Cass Seltzer is thinking about how many times during the past year he has had the strange impression that he has been wearing somebody else’s coat.
“Many military historians believe this to be among the most decisive battles of all times, since it was the first of the Islamic victories outside of Arabia, and was followed by a wave of triumph that carried the Muslim conquest to the very shores of Europe. Khalid ibn al-Walid was one of history’s great military strategists, and the strategy he used at Yarmouk is a classic three-pronged attack,” Fidley is saying when it occurs to Cass that Felix Fidley is the man whose coat Cass has mistakenly been wearing.
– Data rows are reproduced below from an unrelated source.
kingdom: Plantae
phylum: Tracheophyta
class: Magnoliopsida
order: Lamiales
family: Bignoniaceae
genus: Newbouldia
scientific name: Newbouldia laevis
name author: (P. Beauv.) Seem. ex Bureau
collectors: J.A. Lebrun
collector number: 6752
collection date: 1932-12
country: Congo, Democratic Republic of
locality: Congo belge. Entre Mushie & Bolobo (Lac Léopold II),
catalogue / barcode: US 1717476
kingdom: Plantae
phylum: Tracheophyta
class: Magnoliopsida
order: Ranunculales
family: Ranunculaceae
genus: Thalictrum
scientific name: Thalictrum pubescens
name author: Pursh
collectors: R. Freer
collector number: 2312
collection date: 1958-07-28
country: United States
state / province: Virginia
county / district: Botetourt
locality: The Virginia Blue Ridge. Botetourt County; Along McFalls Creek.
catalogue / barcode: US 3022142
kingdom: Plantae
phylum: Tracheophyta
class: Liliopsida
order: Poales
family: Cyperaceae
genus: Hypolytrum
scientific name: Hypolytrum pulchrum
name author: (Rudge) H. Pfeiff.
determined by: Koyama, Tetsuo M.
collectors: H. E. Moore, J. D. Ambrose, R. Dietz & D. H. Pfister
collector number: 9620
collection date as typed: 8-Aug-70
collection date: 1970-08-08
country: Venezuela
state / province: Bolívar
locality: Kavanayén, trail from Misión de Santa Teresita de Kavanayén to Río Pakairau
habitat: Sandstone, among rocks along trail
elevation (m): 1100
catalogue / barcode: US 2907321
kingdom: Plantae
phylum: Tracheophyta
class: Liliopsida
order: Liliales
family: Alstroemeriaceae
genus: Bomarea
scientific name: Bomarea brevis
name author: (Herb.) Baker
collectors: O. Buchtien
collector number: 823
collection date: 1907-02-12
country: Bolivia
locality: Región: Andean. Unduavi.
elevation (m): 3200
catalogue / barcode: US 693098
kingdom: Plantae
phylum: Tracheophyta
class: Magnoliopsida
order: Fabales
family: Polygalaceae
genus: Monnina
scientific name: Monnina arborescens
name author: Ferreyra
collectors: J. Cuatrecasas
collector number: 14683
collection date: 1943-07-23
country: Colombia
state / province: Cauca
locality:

“That three-pronged attack is precisely the one that I’ll employ tonight.”
And tonight’s the night when the legitimate wearer is going to demand his coat back.
XXXIII The Argument from the Violable Self
He was still holding the New York Times Op-Ed page in his trembling hand.
“My God,” he had answered the phone.
“You’ve seen it then, the Klop-Ed.”
It had been a slip of the tongue that she hadn’t even realized she had made until he laughed, grimly.
“Are you okay?” was what she mainly had wanted to know.
“I’m shaken. I’m really shaken.”
“I can only imagine. Even I’m shaken.”
“I wouldn’t have predicted how important he still is to me, how much it all still hurts.”
“You’re obviously still important to him, too.”
“That hurts, too.”
“Why?”
“I don’t know exactly. It’s horrible to think of him thinking of me as his nemesis.”
“Not to belabor the obvious, but he’s stark-raving mad. How can anything he thinks about you bother you?”
“You’d think not, wouldn’t you, but there it is. I wish I didn’t have any part in his current story. I don’t want to be in his story.”
“That’s the thing about people. They’re free to use you in their stories as they see fit, and there’s not a damn thing you can do about it.”
“Most of the time we don’t even know how we’re being used.”
“Better that way.”
“But that he’d cast me as his Judas!”
“His is the kind of story that needs a Judas. You’ve done him a favor.”